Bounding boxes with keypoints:
════════════════════

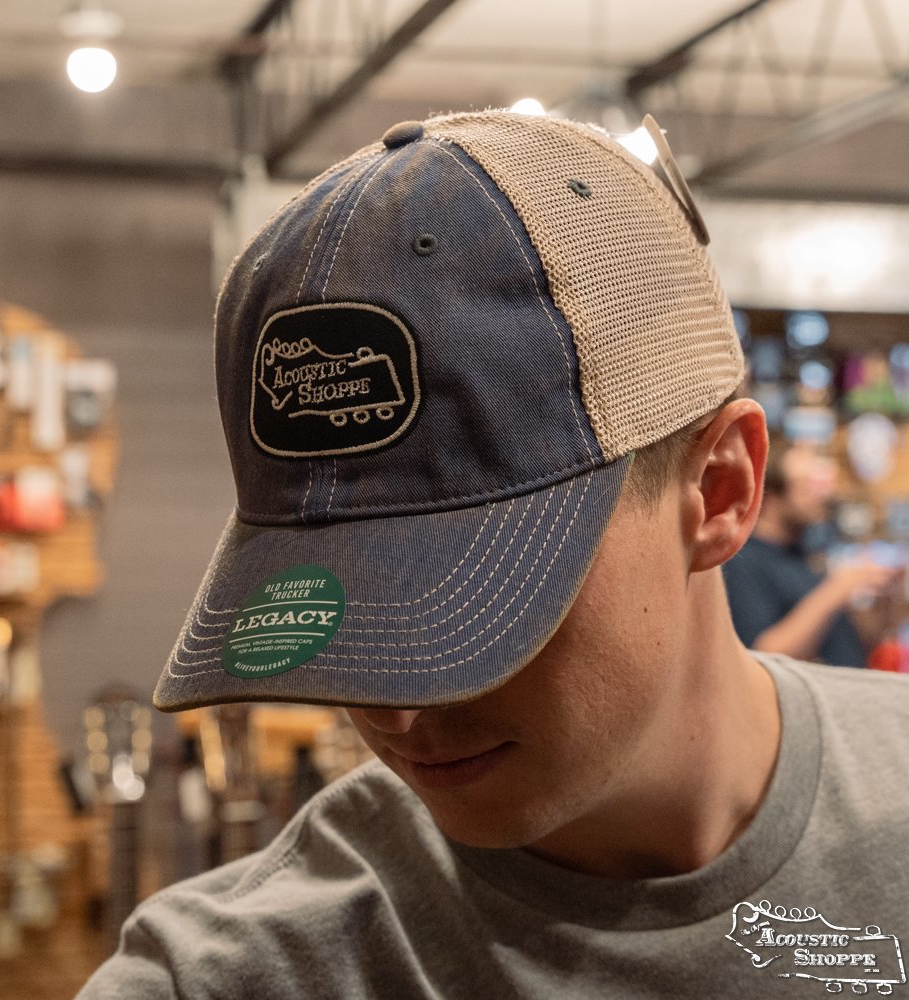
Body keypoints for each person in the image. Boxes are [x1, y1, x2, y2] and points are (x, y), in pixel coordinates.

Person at [77, 111, 909, 998]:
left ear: (721, 491)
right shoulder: (235, 975)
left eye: (475, 603)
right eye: (345, 611)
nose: (393, 713)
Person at [723, 435, 902, 666]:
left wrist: (888, 599)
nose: (822, 495)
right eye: (807, 485)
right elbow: (764, 655)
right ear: (770, 495)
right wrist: (838, 588)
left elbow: (855, 641)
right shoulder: (743, 561)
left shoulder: (805, 553)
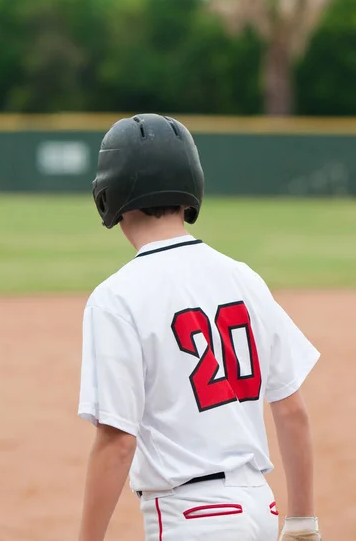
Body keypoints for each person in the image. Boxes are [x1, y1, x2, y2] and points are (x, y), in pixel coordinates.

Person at [78, 114, 321, 541]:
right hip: (260, 507)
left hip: (188, 519)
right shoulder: (242, 277)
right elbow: (291, 408)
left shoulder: (116, 298)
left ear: (109, 193)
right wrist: (302, 519)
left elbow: (117, 442)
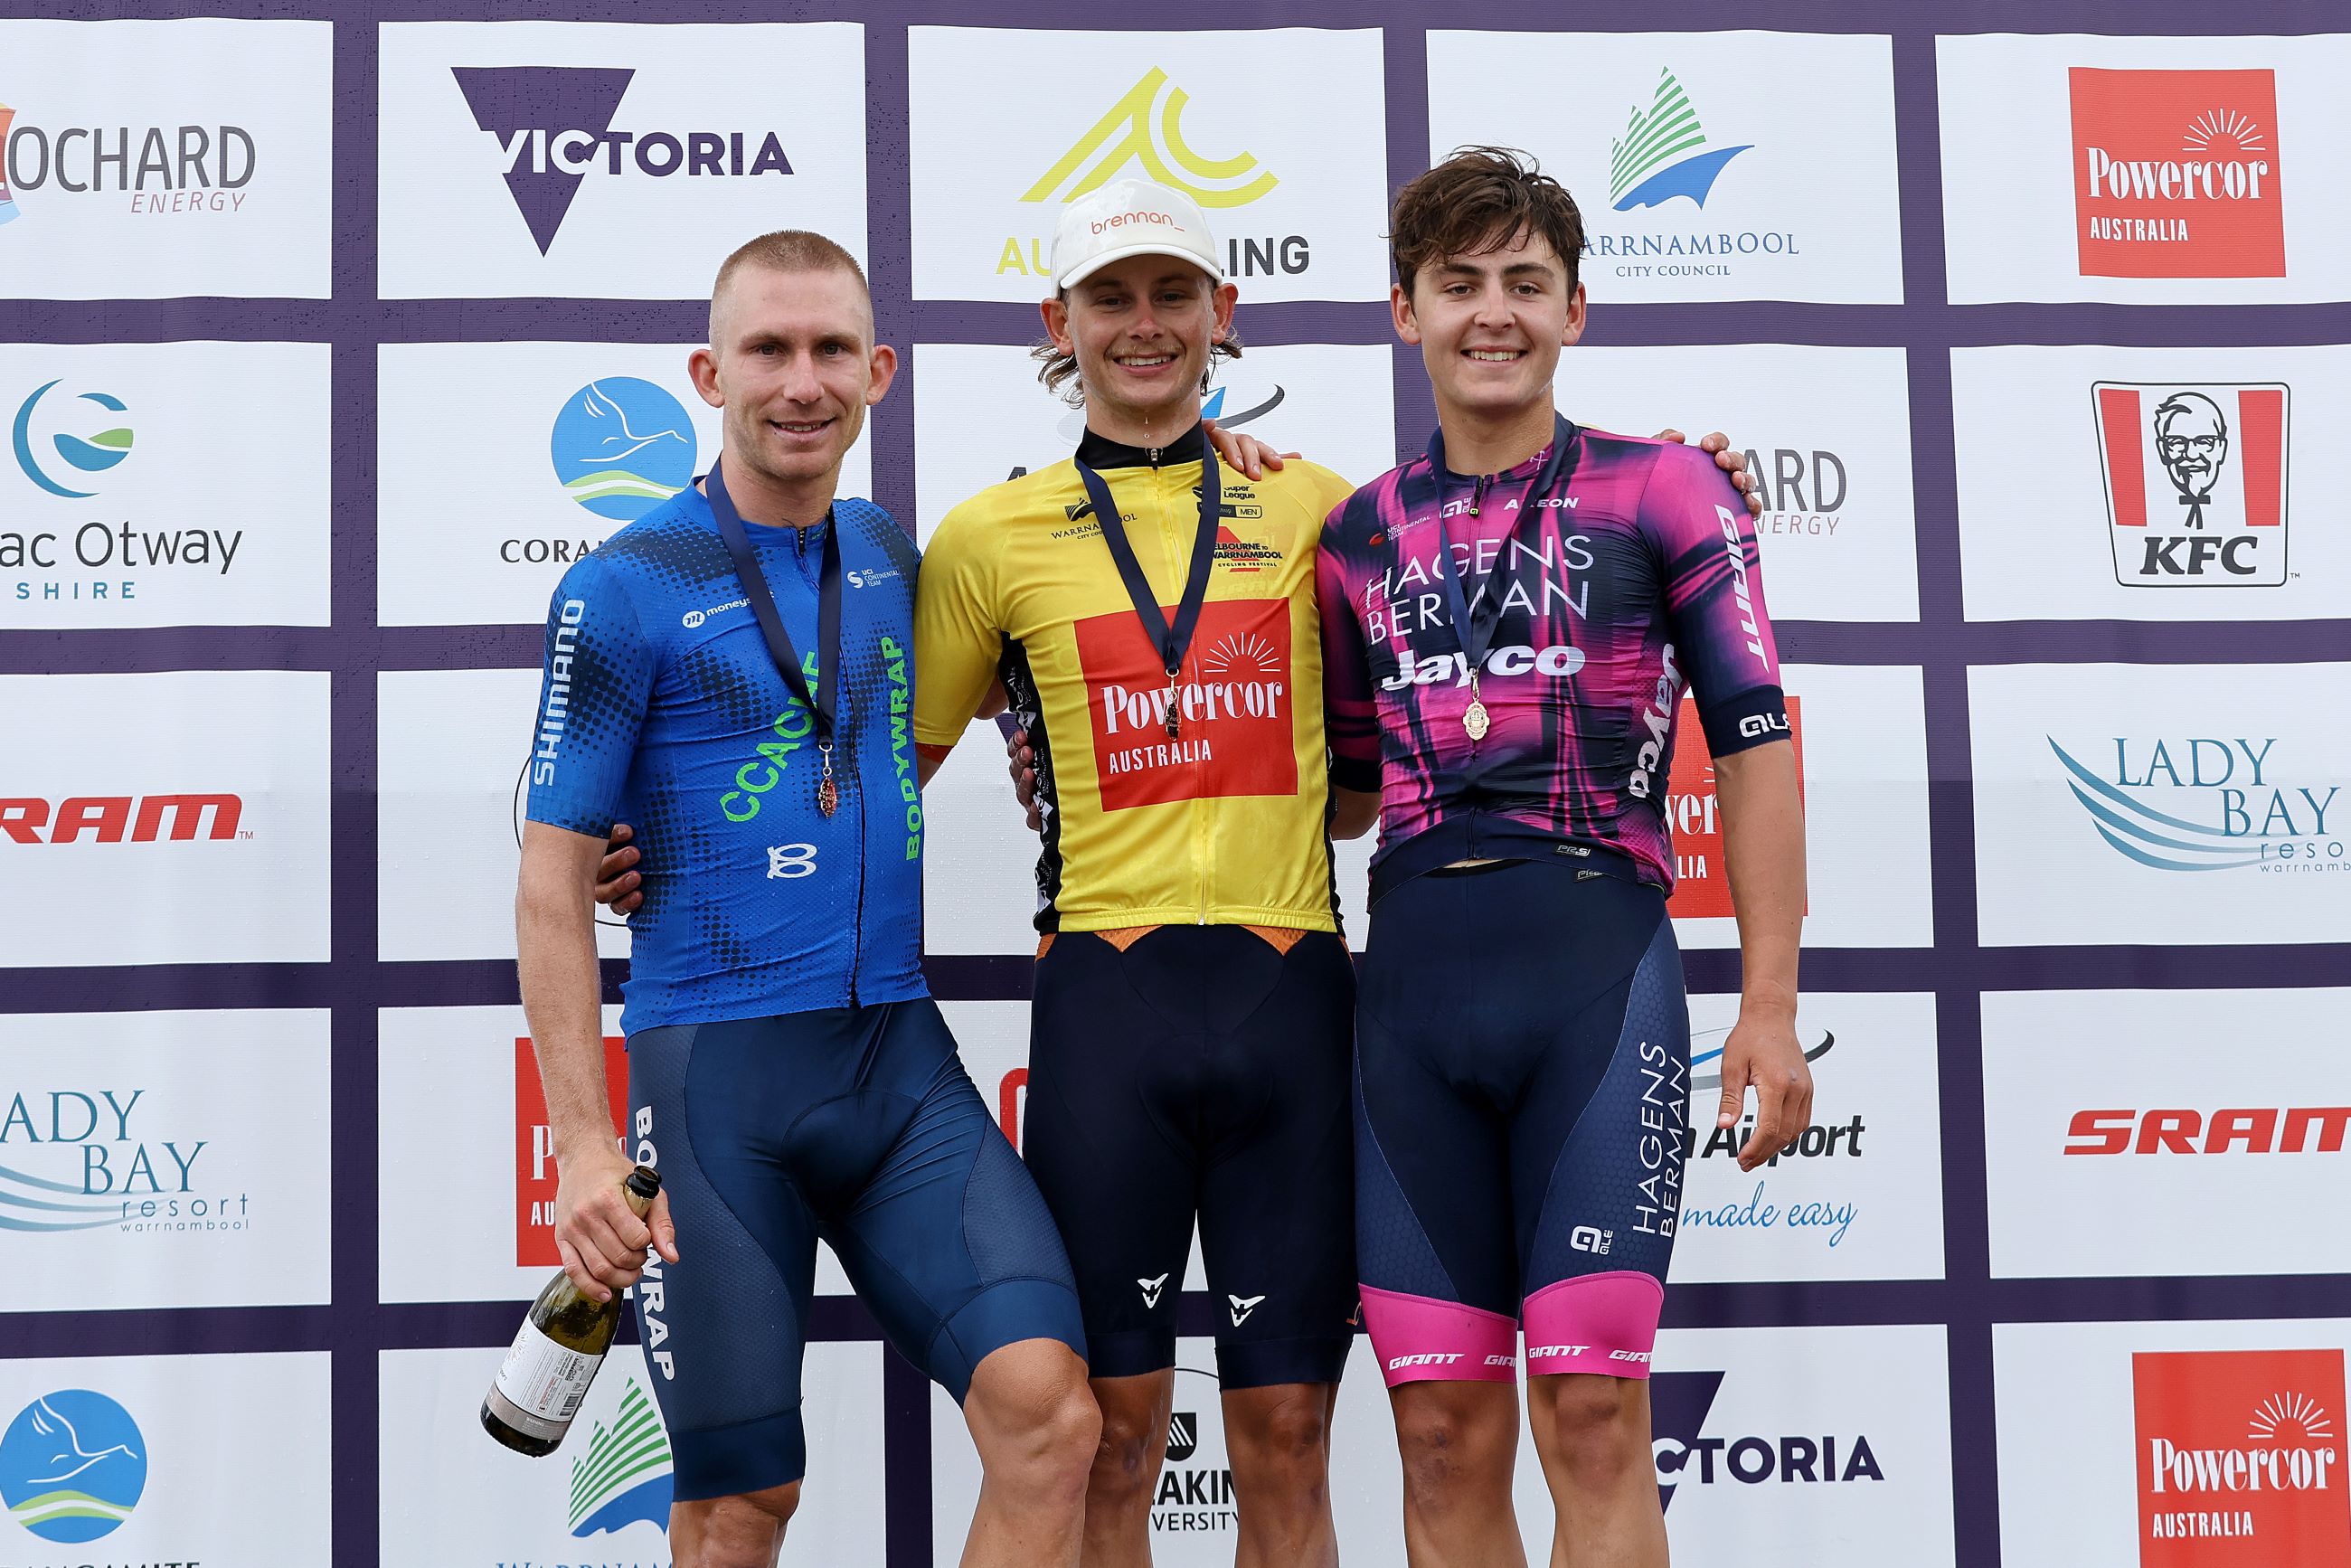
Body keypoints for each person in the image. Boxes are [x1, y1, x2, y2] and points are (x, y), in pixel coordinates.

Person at [515, 229, 1099, 1568]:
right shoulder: (622, 587)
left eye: (832, 348)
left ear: (880, 370)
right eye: (767, 350)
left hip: (895, 1058)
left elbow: (1076, 558)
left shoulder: (895, 553)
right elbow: (551, 888)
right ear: (707, 373)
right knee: (737, 1507)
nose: (801, 381)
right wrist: (585, 1146)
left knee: (1050, 1420)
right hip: (719, 1079)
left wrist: (1228, 446)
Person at [1315, 146, 1813, 1567]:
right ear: (1401, 309)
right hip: (1410, 986)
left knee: (1592, 1411)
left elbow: (1760, 747)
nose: (1493, 313)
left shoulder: (1666, 492)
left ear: (1577, 310)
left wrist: (1768, 1005)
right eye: (1457, 283)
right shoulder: (1352, 531)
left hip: (1595, 971)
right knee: (1437, 1435)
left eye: (1526, 284)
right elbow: (1349, 794)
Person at [911, 179, 1365, 1568]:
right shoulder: (991, 537)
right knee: (1113, 1441)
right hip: (1109, 1010)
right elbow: (877, 786)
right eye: (1112, 297)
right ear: (1061, 323)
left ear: (1225, 315)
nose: (1146, 323)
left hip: (1294, 999)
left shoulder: (1324, 515)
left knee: (1287, 1444)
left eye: (1176, 294)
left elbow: (1358, 793)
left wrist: (1702, 485)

════════════════════

- Task brief
Every line from the one containing "right eye: (1457, 283)" to the close of the records must be reproduced exactly. Include both ends and nothing more.

- Result for this task
right eye: (1457, 283)
right shoulder: (1352, 531)
left hip: (1595, 971)
right knee: (1437, 1435)
left eye: (1526, 284)
right elbow: (1349, 794)
Person at [911, 179, 1365, 1568]:
right shoulder: (991, 537)
right knee: (1113, 1441)
right hip: (1109, 1010)
right elbow: (877, 786)
right eye: (1112, 297)
right ear: (1061, 323)
left ear: (1225, 315)
nose: (1146, 323)
left hip: (1294, 999)
left shoulder: (1324, 515)
left knee: (1287, 1444)
left eye: (1176, 294)
left elbow: (1358, 793)
left wrist: (1702, 485)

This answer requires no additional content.